Show that a ratio test is inconclusive for a given series, then determine whether the series converges/diverges? 
4. Consider the series $\sum a_n$ where $$a_n=\begin{cases}n/2^n&n\text{ odd}\\1/2^n&n\text{ even}\end{cases}$$

*

*a. Show the Ratio Test is inconclusive

*b.
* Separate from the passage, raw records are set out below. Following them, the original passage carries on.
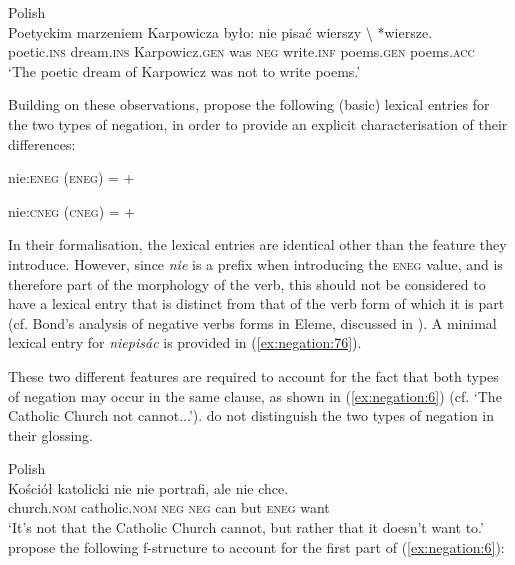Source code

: \documentclass[output=paper,hidelinks]{langscibook}
\begin{document}
\ea 
\label{ex:negation:5}Polish \citep [327]{przepiorkowski2015two}\\
\gll Poetyckim marzeniem Karpowicza było: nie pisać wierszy  \textbackslash{} *wiersze.\\  
    poetic.\textsc{ins} dream.\textsc{ins} Karpowicz.\textsc{gen}  was \textsc{neg} write.\textsc{inf} {poems.\textsc{gen}} {}  { poems.\textsc{acc}}\\ 
\glt `The poetic dream of Karpowicz was not to write poems.'
\z

Building on these observations, \citet [158]{camilleri-sadler:2017} propose the following (basic) lexical entries for the two types of negation, in order to provide an explicit characterisation of their differences:

\ea
\label{ex:negation:15}
nie:\hspace{3 mm}\textsc{eneg} \hspace{3 mm}(\UP \textsc{eneg}) = +\\
\citep [158]{camilleri-sadler:2017}
\z

\ea
\label{ex:negation:16}
nie:\hspace{3 mm}\textsc{cneg} \hspace{3 mm}(\UP \textsc{cneg}) = +\\
\citep [158]{camilleri-sadler:2017}
\z

In their formalisation, the lexical entries are identical other than the feature they introduce. However, since \emph{nie} is a prefix when introducing the \textsc{eneg} value, and is therefore part of the morphology of the verb, this should not be considered to have a lexical entry that is distinct from that of the verb form of which it is part (cf. Bond's \citeyear {Bond2016} analysis of negative verbs forms in Eleme, discussed in ). A minimal lexical entry for \emph{niepisác} is provided in (\ref{ex:negation:76}). 

\ea
\label{ex:negation:76}
\z

These two different features are required to account for the fact that both types of negation may occur in the same clause, as shown in (\ref{ex:negation:6}) (cf. `The Catholic Church not cannot...'). \citet [327]{przepiorkowski2015two} do not distinguish the two types of negation in their glossing.

\ea Polish \citep [327]{przepiorkowski2015two}\\
\label{ex:negation:6}
\gll Kościół katolicki nie nie portrafi, ale nie chce.\\  
    church.\textsc{nom} catholic.\textsc{nom} \textsc{neg}  \textsc{neg} can but \textsc{eneg} want\\ 
\glt `It's not that the Catholic Church cannot, but rather that it doesn't want to.'
\z
\citet [327]{przepiorkowski2015two} propose the following f-structure to account for the first part of (\ref{ex:negation:6}):
\end{document}

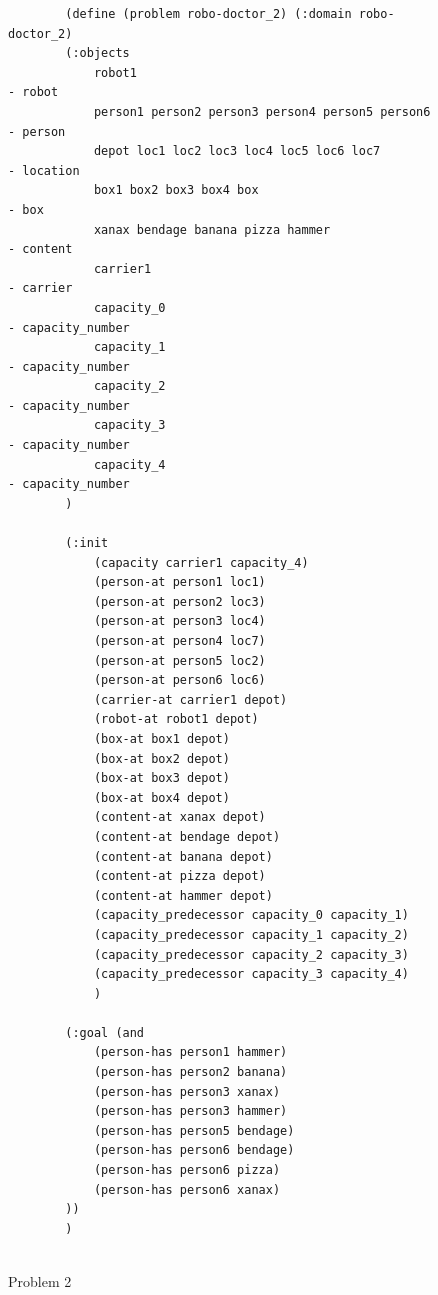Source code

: \begin{figure}[h!]
    \begin{verbatim}
        (define (problem robo-doctor_2) (:domain robo-doctor_2)
        (:objects 
            robot1                                              - robot
            person1 person2 person3 person4 person5 person6     - person
            depot loc1 loc2 loc3 loc4 loc5 loc6 loc7            - location
            box1 box2 box3 box4 box                             - box
            xanax bendage banana pizza hammer                   - content
            carrier1                                            - carrier
            capacity_0                                          - capacity_number
            capacity_1                                          - capacity_number
            capacity_2                                          - capacity_number
            capacity_3                                          - capacity_number
            capacity_4                                          - capacity_number
        )
        
        (:init
            (capacity carrier1 capacity_4)
            (person-at person1 loc1)
            (person-at person2 loc3)
            (person-at person3 loc4)
            (person-at person4 loc7)
            (person-at person5 loc2)
            (person-at person6 loc6)
            (carrier-at carrier1 depot)
            (robot-at robot1 depot)
            (box-at box1 depot)
            (box-at box2 depot)
            (box-at box3 depot)
            (box-at box4 depot)
            (content-at xanax depot)
            (content-at bendage depot)
            (content-at banana depot)
            (content-at pizza depot)
            (content-at hammer depot)
            (capacity_predecessor capacity_0 capacity_1)
            (capacity_predecessor capacity_1 capacity_2)
            (capacity_predecessor capacity_2 capacity_3)
            (capacity_predecessor capacity_3 capacity_4)
            )
        
        (:goal (and
            (person-has person1 hammer)
            (person-has person2 banana)
            (person-has person3 xanax)
            (person-has person3 hammer)
            (person-has person5 bendage)
            (person-has person6 bendage)
            (person-has person6 pizza)
            (person-has person6 xanax)
        ))
        )
        

    \end{verbatim}
    \caption{Problem 2}
    \label{problem2_problem}
\end{figure}


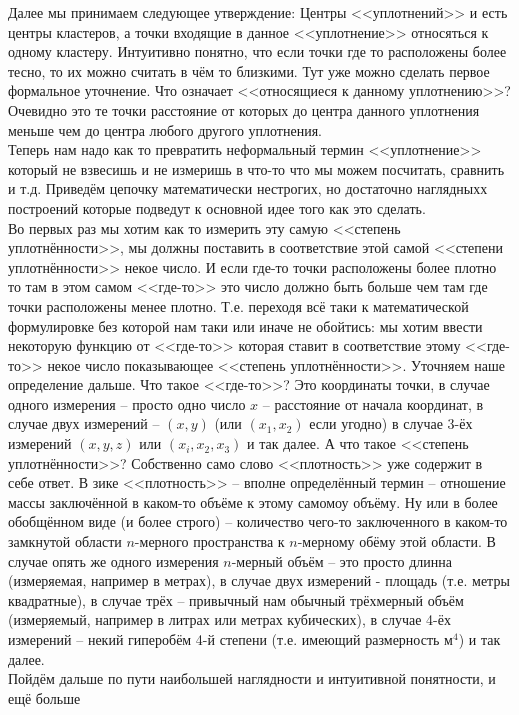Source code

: \documentclass[11pt]{article}
\begin{document}
    Далее мы принимаем следующее утверждение: Центры
<<уплотнений>> и есть центры кластеров, а точки входящие в данное
<<уплотнение>> относяться к одному кластеру. Интуитивно понятно,
что если точки где то расположены более тесно, то их можно считать в чём
то близкими. Тут уже можно сделать первое формальное уточнение. Что
означает <<относящиеся к данному уплотнению>>? Очевидно это те
точки расстояние от которых до центра данного уплотнения меньше чем до
центра любого другого уплотнения. \\ Теперь нам надо как то
превратить неформальный термин <<уплотнение>> который не взвесишь и
не измеришь в что-то что мы можем посчитать, сравнить и т.д. Приведём
цепочку математически нестрогих, но достаточно наглядныхх построений
которые подведут к основной идее того как это сделать.
\\ Во первых раз мы хотим как то измерить эту самую
<<степень уплотнённости>>, мы должны поставить в соответствие этой
самой <<степени уплотнённости>> некое число. И если где-то точки
расположены более плотно то там в этом самом <<где-то>> это число
должно быть больше чем там где точки расположены менее плотно. Т.е.
переходя всё таки к математической формулировке без которой нам таки или
иначе не обойтись: мы хотим ввести некоторую функцию от <<где-то>>
которая ставит в соответствие этому <<где-то>> некое число
показывающее <<степень уплотнённости>>. Уточняем наше определение
дальше. Что такое <<где-то>>? Это координаты точки, в случае одного
измерения -- просто одно число $x$ -- расстояние от начала координат, в
случае двух измерений -- $(x, y)$ (или $(x_1, x_2)$ если угодно) в случае
3-ёх измерений $(x, y, z)$ или $(x_i, x_2, x_3)$ и так далее. А что
такое <<степень уплотнённости>>? Собственно само слово
<<плотность>> уже содержит в себе ответ. В зике
<<плотность>> -- вполне определённый термин -- отношение массы
заключённой в каком-то объёме к этому самомоу объёму. Ну или в более
обобщённом виде (и более строго) -- количество чего-то заключенного в
каком-то замкнутой области $n$-мерного пространства к $n$-мерному обёму
этой области. В случае опять же одного измерения $n$-мерный объём -- это
просто длинна (измеряемая, например в метрах), в случае двух измерений -
площадь (т.е. метры квадратные), в случае трёх -- привычный нам обычный
трёхмерный объём (измеряемый, например в литрах или метрах кубических),
в случае 4-ёх измерений -- некий гиперобём 4-й степени (т.е. имеющий
размерность ${\mbox{м}}^4$) и так далее. \\ Пойдём дальше
по пути наибольшей наглядности и интуитивной понятности, и ещё больше
\end{document}
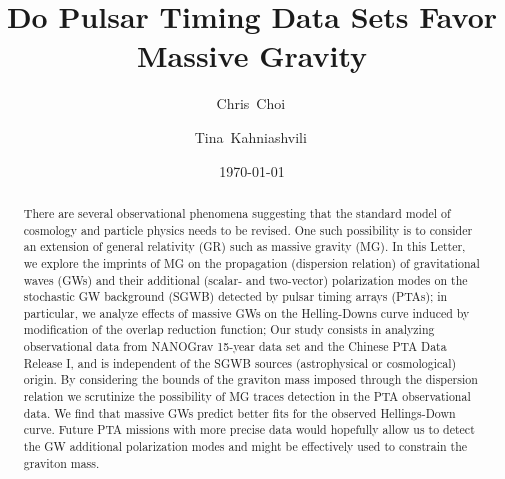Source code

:\documentclass[prd,twocolumn,aps,psfig,nofootinbib,nobibnotes,superscriptaddress,preprintnumbers,times]{revtex4-2}
\newcommand{\eV}{\,{\rm eV}}
\begin{document}
\title{Do Pulsar Timing Data Sets Favor Massive Gravity}

\date{\today}
\author{Chris~Choi\,}

\author{Tina~Kahniashvili\,}

\begin{abstract}
There are several observational phenomena suggesting that the standard model of cosmology and particle physics needs to be revised. One such possibility is to consider an extension of general relativity (GR) such as massive gravity (MG). In this Letter, we explore the imprints of MG on the propagation (dispersion relation) of gravitational waves (GWs) and their additional (scalar- and two-vector) polarization modes on the stochastic GW background (SGWB) detected by pulsar timing arrays (PTAs); in particular, we analyze effects of massive GWs on the Helling-Downs curve induced by modification of the overlap reduction function; Our study consists in analyzing observational data from NANOGrav 15-year data set and the Chinese PTA Data Release I, and is independent of the SGWB sources (astrophysical or cosmological) origin.   
By considering the bounds of the graviton mass imposed through the dispersion relation 
we scrutinize the possibility of MG traces detection in the PTA observational data. 
We find that massive GWs predict better fits for the observed Hellings-Down curve. Future PTA missions %
with more precise data would hopefully allow us to detect the GW additional polarization modes and 
might be effectively used to constrain the graviton mass.
\end{abstract}
\end{document}
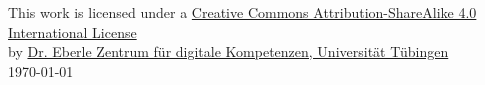 

\begin{center}
  This work is licensed under a
  \href{http://creativecommons.org/licenses/by-sa/4.0/}{Creative Commons Attribution-ShareAlike 4.0 International License}
  \\
  by
  \href{https://uni-tuebingen.de/de/151602}{Dr. Eberle Zentrum für digitale Kompetenzen, Universität Tübingen}
  \\
  \vspace{0.5em}
  \today{}
\end{center}
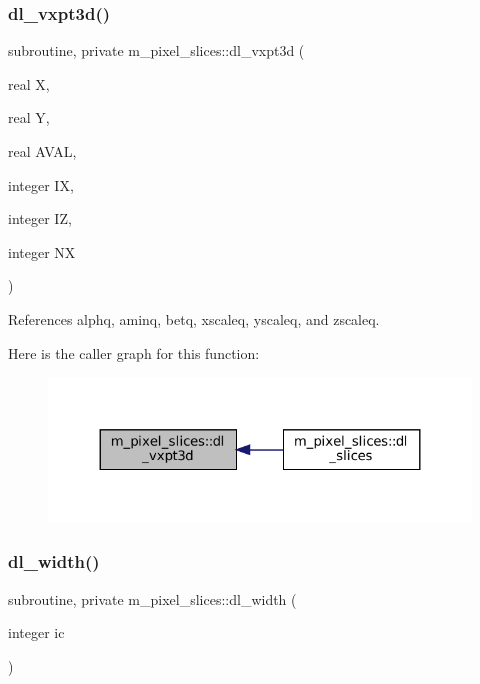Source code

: \subsubsection{\texorpdfstring{dl\+\_\+vxpt3d()}{dl\_vxpt3d()}}
{\footnotesize\ttfamily subroutine, private m\+\_\+pixel\+\_\+slices\+::dl\+\_\+vxpt3d (\begin{DoxyParamCaption}\item[{real}]{X,  }\item[{real}]{Y,  }\item[{real}]{A\+V\+AL,  }\item[{integer}]{IX,  }\item[{integer}]{IZ,  }\item[{integer}]{NX }\end{DoxyParamCaption})\hspace{0.3cm}{\ttfamily [private]}}



References alphq, aminq, betq, xscaleq, yscaleq, and zscaleq.

Here is the caller graph for this function\+:\nopagebreak
\begin{figure}[H]
\begin{center}
\leavevmode
\includegraphics[width=324pt]{namespacem__pixel__slices_a61f419d67b700758eceed72e406a37f0_icgraph}
\end{center}
\end{figure}
\mbox{\label{namespacem__pixel__slices_a2a4bb6da0ae36c65fdf05996e3ae5487}} 
\subsubsection{\texorpdfstring{dl\+\_\+width()}{dl\_width()}}
{\footnotesize\ttfamily subroutine, private m\+\_\+pixel\+\_\+slices\+::dl\+\_\+width (\begin{DoxyParamCaption}\item[{integer}]{ic }\end{DoxyParamCaption})\hspace{0.3cm}{\ttfamily [private]}}



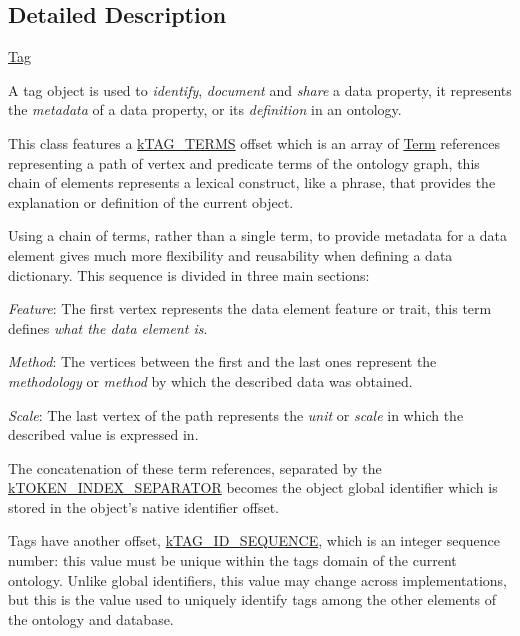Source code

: \subsection{Detailed Description}
\hyperlink{class_ontology_wrapper_1_1_tag}{Tag}

A tag object is used to {\itshape identify}, {\itshape document} and {\itshape share} a data property, it represents the {\itshape metadata} of a data property, or its {\itshape definition} in an ontology.

This class features a \hyperlink{}{k\-T\-A\-G\-\_\-\-T\-E\-R\-M\-S} offset which is an array of \hyperlink{class_ontology_wrapper_1_1_term}{Term} references representing a path of vertex and predicate terms of the ontology graph, this chain of elements represents a lexical construct, like a phrase, that provides the explanation or definition of the current object.

Using a chain of terms, rather than a single term, to provide metadata for a data element gives much more flexibility and reusability when defining a data dictionary. This sequence is divided in three main sections\-:


\begin{DoxyItemize}
\item {\itshape Feature}\-: The first vertex represents the data element feature or trait, this term defines {\itshape what the data element is}. 
\item {\itshape Method}\-: The vertices between the first and the last ones represent the {\itshape methodology} or {\itshape method} by which the described data was obtained. 
\item {\itshape Scale}\-: The last vertex of the path represents the {\itshape unit} or {\itshape scale} in which the described value is expressed in. 
\end{DoxyItemize}

The concatenation of these term references, separated by the \hyperlink{}{k\-T\-O\-K\-E\-N\-\_\-\-I\-N\-D\-E\-X\-\_\-\-S\-E\-P\-A\-R\-A\-T\-O\-R} becomes the object global identifier which is stored in the object's native identifier offset.

Tags have another offset, \hyperlink{}{k\-T\-A\-G\-\_\-\-I\-D\-\_\-\-S\-E\-Q\-U\-E\-N\-C\-E}, which is an integer sequence number\-: this value must be unique within the tags domain of the current ontology. Unlike global identifiers, this value may change across implementations, but this is the value used to uniquely identify tags among the other elements of the ontology and database.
Use the Root Test to determine whether the series is convergent or divergent.


Not sure how to do this..
 A: Hints:
The ratio test gives 
$$\frac{a_{n+1}}{a_n}=\begin{cases}\cfrac{\frac{n+1}{2^{n+1}}}{\frac1{2^n}}=\frac{n+1}2\,,&n\;\text{ is even}\\{}\\\cfrac{\frac1{2^{n+1}}}{\frac n{2^n}}=\frac1{2n}\,,&n\;\text{ is odd}\end{cases}$$
and thus the limit doesn't exist so...
For the $\;n\,-$ th root test:
$$\sqrt[n]{a_n}=\begin{cases}\cfrac{\sqrt[n]n}2\,,&n\;\text{ is odd}\\{}\\\;\;\;\cfrac12\,,&n\;\text{ is even}\end{cases}\;\xrightarrow[n\to\infty]{}\ldots$$
and thus the limit exists and...
A: The series is a combination of geometric series and Gabriel's Staircase:
$$\sum_{k=0}^\infty a_k = \sum_{k=0}^\infty a_{2k}+\sum_{k=0}^\infty a_{2k+1} =  \sum_{k=0}^\infty (\frac{1}{2})^{2k} + \sum_{k=0}^\infty (2k+1)(\frac{1}{2})^{2k+1}$$
We split again, rearrange and combine again:
$$=  \sum_{k=0}^\infty (\frac{1}{2})^{2k} + \sum_{k=0}^\infty k (\frac{1}{4})^{k} + \sum_{k=0}^\infty (\frac{1}{2})^{2k+1} = \sum_{k=0}^\infty (\frac{1}{2})^{k} + \sum_{k=0}^\infty k (\frac{1}{4})^{k}$$
Now both series converge and we get as the combined value:
$$= \frac{1}{1-\frac{1}{2}} + \frac{1}{4} \frac{1}{(1-\frac{1}{4})^2} = 2 + \frac{1}{4} \frac{16}{9} = \frac{22}{9}$$